(TEXT FOR ANALYSIS begins)

Based on information provided by Broadridge and MFS, the Trustees reviewed the Fund’s total return investment performance as well as the Broadridge performance universe over various time periods.  The Trustees placed particular emphasis on the total return performance of the Fund’s common shares in comparison to the performance of funds in its Broadridge performance universe over the five-year period ended December 31, 2022, which the Trustees believed was a long enough period to reflect differing market conditions.  The total return performance of the Fund’s common shares ranked 23rd out of a total of 33 funds in the Broadridge performance universe for the five-year period (a ranking of first place out of the total number of funds in the performance universe indicating the best performer and a ranking of last place out of the total number of funds in the performance universe indicating the worst performer).  The total return performance of the Fund’s common shares ranked 28th out of a total of 39 funds for the one-year period and 28th out of a total of 36 funds for the three-year period ended December 31, 2022.  Given the size of the Broadridge performance universe and information previously provided by MFS regarding differences between the Fund and other funds in its Broadridge performance universe, the Trustees also reviewed the Fund’s performance in comparison to the Bloomberg U.S. Corporate High-Yield Bond 2% Issuer Capped Index.  The Fund underperformed its benchmark for each of the one-, three-, and five-year periods ended December 31, 2022 (one-year: -16.0% total return for the Fund versus -11.2% total return for the benchmark; three-year: -2.8% total return for the Fund versus 0.0% total return for the benchmark; five-year: 0.8% total return for the Fund versus 2.3% total return for the benchmark).  Because of the passage of time, these performance results may differ from the performance results for more recent periods, including those shown elsewhere in this report.

(TEXT FOR ANALYSIS ends)
(TASK DATA begins)

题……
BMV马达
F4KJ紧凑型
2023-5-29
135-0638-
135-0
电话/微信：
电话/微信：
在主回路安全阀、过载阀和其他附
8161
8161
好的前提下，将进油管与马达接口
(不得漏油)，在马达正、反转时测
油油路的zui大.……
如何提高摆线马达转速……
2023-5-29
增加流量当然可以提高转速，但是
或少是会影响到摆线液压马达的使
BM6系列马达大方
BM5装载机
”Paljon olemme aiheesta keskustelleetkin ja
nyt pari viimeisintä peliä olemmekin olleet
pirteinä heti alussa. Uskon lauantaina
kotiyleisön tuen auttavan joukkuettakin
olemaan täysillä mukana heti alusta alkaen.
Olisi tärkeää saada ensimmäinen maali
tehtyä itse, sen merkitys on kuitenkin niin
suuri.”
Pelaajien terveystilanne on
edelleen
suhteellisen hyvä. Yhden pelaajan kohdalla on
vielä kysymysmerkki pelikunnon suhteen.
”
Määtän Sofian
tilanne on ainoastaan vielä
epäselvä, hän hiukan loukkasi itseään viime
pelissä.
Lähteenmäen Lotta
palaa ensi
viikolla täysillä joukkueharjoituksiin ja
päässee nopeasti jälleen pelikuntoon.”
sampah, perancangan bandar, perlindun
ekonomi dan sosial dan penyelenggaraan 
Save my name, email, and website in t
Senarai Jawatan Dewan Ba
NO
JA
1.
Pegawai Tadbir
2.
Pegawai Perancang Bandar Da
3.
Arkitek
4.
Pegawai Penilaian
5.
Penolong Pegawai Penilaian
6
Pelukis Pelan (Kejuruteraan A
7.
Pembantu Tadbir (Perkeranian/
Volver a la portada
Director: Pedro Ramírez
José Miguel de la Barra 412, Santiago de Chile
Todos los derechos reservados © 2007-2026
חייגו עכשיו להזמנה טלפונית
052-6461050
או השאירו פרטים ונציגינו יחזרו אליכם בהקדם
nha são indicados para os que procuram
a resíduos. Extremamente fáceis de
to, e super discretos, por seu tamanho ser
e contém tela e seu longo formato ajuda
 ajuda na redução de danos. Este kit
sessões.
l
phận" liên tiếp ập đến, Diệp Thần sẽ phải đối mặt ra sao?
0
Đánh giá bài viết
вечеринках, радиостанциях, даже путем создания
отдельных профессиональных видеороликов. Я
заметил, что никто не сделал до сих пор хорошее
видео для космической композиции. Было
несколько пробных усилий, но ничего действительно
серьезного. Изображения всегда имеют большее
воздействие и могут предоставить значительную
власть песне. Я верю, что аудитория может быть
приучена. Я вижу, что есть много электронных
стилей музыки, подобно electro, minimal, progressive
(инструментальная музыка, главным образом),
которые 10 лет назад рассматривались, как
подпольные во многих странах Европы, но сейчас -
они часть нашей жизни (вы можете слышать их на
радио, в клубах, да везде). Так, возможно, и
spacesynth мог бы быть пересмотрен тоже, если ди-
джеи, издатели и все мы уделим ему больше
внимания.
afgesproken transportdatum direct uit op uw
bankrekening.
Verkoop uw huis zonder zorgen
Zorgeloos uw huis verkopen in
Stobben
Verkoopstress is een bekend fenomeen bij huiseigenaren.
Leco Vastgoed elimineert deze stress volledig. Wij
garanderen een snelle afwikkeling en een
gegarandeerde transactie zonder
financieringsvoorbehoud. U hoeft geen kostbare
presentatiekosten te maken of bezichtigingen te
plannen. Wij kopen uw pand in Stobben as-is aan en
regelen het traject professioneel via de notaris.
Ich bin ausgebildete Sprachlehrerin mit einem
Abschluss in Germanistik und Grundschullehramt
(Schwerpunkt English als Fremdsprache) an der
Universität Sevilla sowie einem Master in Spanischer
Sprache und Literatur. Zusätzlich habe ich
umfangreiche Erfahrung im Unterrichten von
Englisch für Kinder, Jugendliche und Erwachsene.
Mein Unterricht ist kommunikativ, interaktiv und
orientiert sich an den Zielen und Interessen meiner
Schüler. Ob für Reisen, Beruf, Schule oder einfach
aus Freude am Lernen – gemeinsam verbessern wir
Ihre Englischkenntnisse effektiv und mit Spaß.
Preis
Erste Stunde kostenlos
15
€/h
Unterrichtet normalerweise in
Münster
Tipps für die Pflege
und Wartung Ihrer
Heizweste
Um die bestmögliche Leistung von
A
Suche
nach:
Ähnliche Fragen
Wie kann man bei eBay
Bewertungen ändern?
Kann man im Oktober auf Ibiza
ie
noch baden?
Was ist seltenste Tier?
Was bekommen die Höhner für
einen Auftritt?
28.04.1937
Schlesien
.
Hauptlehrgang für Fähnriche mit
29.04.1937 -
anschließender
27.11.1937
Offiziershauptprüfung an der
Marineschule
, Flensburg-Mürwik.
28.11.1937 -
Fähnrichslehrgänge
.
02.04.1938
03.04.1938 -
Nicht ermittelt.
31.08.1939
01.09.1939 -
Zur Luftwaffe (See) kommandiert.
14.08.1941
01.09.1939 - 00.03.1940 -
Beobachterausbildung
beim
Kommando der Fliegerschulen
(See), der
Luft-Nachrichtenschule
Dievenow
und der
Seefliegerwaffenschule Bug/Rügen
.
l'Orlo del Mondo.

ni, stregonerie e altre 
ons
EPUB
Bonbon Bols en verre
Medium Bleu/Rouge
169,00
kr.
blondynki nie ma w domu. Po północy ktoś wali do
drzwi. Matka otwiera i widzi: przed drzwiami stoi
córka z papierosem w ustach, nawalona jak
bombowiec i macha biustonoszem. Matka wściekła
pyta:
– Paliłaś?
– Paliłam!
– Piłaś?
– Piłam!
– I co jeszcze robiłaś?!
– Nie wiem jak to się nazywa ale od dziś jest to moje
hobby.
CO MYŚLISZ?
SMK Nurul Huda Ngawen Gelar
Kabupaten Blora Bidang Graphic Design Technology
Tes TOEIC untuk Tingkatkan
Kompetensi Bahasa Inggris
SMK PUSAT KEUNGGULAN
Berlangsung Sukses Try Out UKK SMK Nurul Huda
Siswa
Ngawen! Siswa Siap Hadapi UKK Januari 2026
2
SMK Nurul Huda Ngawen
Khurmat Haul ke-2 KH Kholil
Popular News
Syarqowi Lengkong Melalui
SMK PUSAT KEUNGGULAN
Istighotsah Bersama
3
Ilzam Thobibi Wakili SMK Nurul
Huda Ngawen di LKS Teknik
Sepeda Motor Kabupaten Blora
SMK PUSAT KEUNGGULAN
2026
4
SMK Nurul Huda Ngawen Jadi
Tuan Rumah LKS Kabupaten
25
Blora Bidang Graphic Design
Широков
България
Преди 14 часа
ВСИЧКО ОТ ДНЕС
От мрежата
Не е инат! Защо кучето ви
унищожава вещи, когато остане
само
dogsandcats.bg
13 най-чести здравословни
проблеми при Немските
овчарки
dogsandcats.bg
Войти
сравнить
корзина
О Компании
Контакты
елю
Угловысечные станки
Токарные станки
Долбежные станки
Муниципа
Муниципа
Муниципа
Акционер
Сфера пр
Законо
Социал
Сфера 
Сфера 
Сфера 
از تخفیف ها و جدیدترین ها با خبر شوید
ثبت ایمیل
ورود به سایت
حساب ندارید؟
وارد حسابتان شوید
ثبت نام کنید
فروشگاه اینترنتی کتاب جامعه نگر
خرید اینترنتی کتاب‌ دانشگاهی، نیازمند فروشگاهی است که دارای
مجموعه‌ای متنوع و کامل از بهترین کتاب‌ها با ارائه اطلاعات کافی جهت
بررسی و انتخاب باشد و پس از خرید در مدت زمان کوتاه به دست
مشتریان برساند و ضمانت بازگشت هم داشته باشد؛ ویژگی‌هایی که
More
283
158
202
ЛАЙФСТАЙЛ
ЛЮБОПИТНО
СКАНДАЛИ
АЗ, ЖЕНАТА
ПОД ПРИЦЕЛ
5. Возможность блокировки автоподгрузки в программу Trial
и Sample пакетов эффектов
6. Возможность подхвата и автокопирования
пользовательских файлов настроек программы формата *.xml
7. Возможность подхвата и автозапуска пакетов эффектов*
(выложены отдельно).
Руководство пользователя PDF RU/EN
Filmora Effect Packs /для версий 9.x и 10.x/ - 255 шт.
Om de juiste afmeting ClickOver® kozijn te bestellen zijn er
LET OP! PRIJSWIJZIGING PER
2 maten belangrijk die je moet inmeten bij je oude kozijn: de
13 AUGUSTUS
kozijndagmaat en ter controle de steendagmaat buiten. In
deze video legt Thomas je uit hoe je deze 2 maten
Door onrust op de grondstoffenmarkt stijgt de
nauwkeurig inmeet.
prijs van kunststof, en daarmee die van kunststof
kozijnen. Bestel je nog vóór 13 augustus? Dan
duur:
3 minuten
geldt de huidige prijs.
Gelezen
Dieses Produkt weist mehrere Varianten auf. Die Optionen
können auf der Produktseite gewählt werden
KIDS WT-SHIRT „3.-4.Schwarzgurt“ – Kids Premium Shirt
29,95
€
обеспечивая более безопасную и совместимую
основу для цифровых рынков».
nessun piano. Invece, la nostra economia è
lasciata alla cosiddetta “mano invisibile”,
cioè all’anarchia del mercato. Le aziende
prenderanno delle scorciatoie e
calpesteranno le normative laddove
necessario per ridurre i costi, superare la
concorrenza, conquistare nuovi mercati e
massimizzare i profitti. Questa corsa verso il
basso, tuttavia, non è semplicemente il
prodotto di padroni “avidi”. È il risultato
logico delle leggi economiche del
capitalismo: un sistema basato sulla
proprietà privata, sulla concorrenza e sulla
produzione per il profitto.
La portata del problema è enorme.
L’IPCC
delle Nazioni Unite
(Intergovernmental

(TASK DATA ends)

# [SET OF TASKS]
(1) Print the fund performance passage in full, word for word.
(2) Output the lines of the listing from its first line through the line holding "pirteinä heti alussa. Uskon lauantaina", with both ends included.
The fund performance passage and the listing have no connection to each other.

# [ANSWERS TO THE EXERCISE]
(1)
Based on information provided by Broadridge and MFS, the Trustees reviewed the Fund’s total return investment performance as well as the Broadridge performance universe over various time periods.  The Trustees placed particular emphasis on the total return performance of the Fund’s common shares in comparison to the performance of funds in its Broadridge performance universe over the five-year period ended December 31, 2022, which the Trustees believed was a long enough period to reflect differing market conditions.  The total return performance of the Fund’s common shares ranked 23rd out of a total of 33 funds in the Broadridge performance universe for the five-year period (a ranking of first place out of the total number of funds in the performance universe indicating the best performer and a ranking of last place out of the total number of funds in the performance universe indicating the worst performer).  The total return performance of the Fund’s common shares ranked 28th out of a total of 39 funds for the one-year period and 28th out of a total of 36 funds for the three-year period ended December 31, 2022.  Given the size of the Broadridge performance universe and information previously provided by MFS regarding differences between the Fund and other funds in its Broadridge performance universe, the Trustees also reviewed the Fund’s performance in comparison to the Bloomberg U.S. Corporate High-Yield Bond 2% Issuer Capped Index.  The Fund underperformed its benchmark for each of the one-, three-, and five-year periods ended December 31, 2022 (one-year: -16.0% total return for the Fund versus -11.2% total return for the benchmark; three-year: -2.8% total return for the Fund versus 0.0% total return for the benchmark; five-year: 0.8% total return for the Fund versus 2.3% total return for the benchmark).  Because of the passage of time, these performance results may differ from the performance results for more recent periods, including those shown elsewhere in this report.

(2)
题……
BMV马达
F4KJ紧凑型
2023-5-29
135-0638-
135-0
电话/微信：
电话/微信：
在主回路安全阀、过载阀和其他附
8161
8161
好的前提下，将进油管与马达接口
(不得漏油)，在马达正、反转时测
油油路的zui大.……
如何提高摆线马达转速……
2023-5-29
增加流量当然可以提高转速，但是
或少是会影响到摆线液压马达的使
BM6系列马达大方
BM5装载机
”Paljon olemme aiheesta keskustelleetkin ja
nyt pari viimeisintä peliä olemmekin olleet
pirteinä heti alussa. Uskon lauantaina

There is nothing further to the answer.